Spence, who is living in a teepee on Victoria Island in the shadow of Parliament Hill during her hunger strike, said it’s not enough to just have Harper at the meeting. She wants Queen Elizabeth II either directly involved in the meeting or through her representative in Canada, Governor General David Johnston.
Spence said she was disappointed that AFN National Chief Shawn Atleo wasn’t pushing for the Crown’s involvement.
“I am very disappointed. At the beginning I asked the national chief to write the Crown,” said Spence, in a telephone interview. “It is very discouraging that they are taking a shortcut. I am not happy about it…All parties need to meet together, not separate.”
Spence said the treaties were signed by the Crown and it’s up to the Crown to ensure they’re upheld.
“The Crown has been covering their eyes on these violations of the treaties,” said Spence. “Johnston needs to tell the prime minister that he has to work with the treaty and the leaders as partners and not go separate ways. The Crown made a promise to First Nations that if anyone violated the treaties they would be punished.”
Spence said she doesn’t feel that the AFN is fully supporting her fight.
In an interview inside her teepee on Victoria Island, Spence said she faced pressure to end her hunger strike from officials at the AFN and that NDP MP Charlie Angus, whose riding includes Attawapiskat, has asked her to consider moving into a hotel.
“They’ve tried to get me to reconsider,” said Spence. “I’m staying here I feel close to my ancestors. It reminds me of how it was before.”
Behind the scenes, frustration has been bubbling among her supporters. They say that while the AFN appears on the surface to be supportive, providing the organization’s event teepee for Spence, paying for hotel stays for Spence’s supporters, buying wood for the fire and coordinating daily press conferences this week to trumpet her cause, behind the scenes they claim officials are trying to dissuade the chief from continuing the hunger strike.
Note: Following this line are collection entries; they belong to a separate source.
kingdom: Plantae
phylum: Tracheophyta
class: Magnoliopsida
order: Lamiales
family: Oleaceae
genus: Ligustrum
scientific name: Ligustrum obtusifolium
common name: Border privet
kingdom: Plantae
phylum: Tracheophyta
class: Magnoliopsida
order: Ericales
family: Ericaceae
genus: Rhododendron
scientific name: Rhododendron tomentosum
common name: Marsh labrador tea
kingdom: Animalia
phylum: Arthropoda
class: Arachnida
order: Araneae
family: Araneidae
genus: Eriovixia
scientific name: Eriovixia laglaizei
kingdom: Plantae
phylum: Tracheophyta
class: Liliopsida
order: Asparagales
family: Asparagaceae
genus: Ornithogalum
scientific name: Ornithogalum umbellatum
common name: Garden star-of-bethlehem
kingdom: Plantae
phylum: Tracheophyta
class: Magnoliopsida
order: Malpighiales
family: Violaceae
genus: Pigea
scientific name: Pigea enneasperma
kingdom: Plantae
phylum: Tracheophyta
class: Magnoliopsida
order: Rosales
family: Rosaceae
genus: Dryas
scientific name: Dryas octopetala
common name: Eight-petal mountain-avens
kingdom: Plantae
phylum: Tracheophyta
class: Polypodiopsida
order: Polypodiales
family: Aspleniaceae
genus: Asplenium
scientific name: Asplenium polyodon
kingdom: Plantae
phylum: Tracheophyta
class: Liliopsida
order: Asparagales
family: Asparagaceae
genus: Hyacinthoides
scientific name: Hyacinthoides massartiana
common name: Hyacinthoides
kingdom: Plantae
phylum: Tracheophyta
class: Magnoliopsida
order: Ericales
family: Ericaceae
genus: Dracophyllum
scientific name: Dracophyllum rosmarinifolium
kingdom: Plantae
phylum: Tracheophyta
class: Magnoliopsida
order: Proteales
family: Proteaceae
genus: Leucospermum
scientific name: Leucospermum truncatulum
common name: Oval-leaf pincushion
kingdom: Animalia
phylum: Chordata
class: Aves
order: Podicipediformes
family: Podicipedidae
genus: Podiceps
Two of her supporters described an exchange during a meeting at the AFN offices Thursday morning saying one Spence backer told a senior AFN aide: “That’s the colonial way; it’s not the way we do things.”
They said the official responded saying: “It’s not colonialism; we are concerned about (Spence’s) health.”
APTN National News confirmed the exchange.
The backroom drama has also pulled in Manitoba’s regional Chief Bill Traverse who fired off a text message Thursday to Peter Dinsdale, the AFN’s chief operating officer, telling him to stop intervening and await direction from the Assembly of Manitoba Chiefs (AMC)/Exec.
“We are advised u r intervening with Chief Therese Spence’s…hunger strike,” said the text. “Plse cease+desist, further direction will come frm AMC/”
Dinsdale responded in an email flatly denying he was intervening.
“Chief Spence and her supporters came to the AFN and asked for our assistance and support,” wrote Dinsdale. “The AFN is fully supporting her efforts by providing wood, our teepee, supplies, hotel stays for people helping Theresa and ensuring she has full access to health care services.”
In an interview with APTN National News, Dinsdale said the AFN has never tried to dissuade Spence from continuing her hunger strike, but there is a lot of concern around her health.
“We are trying to be supportive,” he said. “In our first meeting with her, we expressed concern about the hunger strike and we expressed concern about the viability of a meeting with the Queen.”
Dinsdale said Spence was also presented with the option of conducting the hunger strike in a hotel room or a house.
“We also suggested, given the temperature and given her health that it makes sense for her to be in a hotel or a house,” he said. “We absolutely did offer her that in no way was it done to dissuade her.”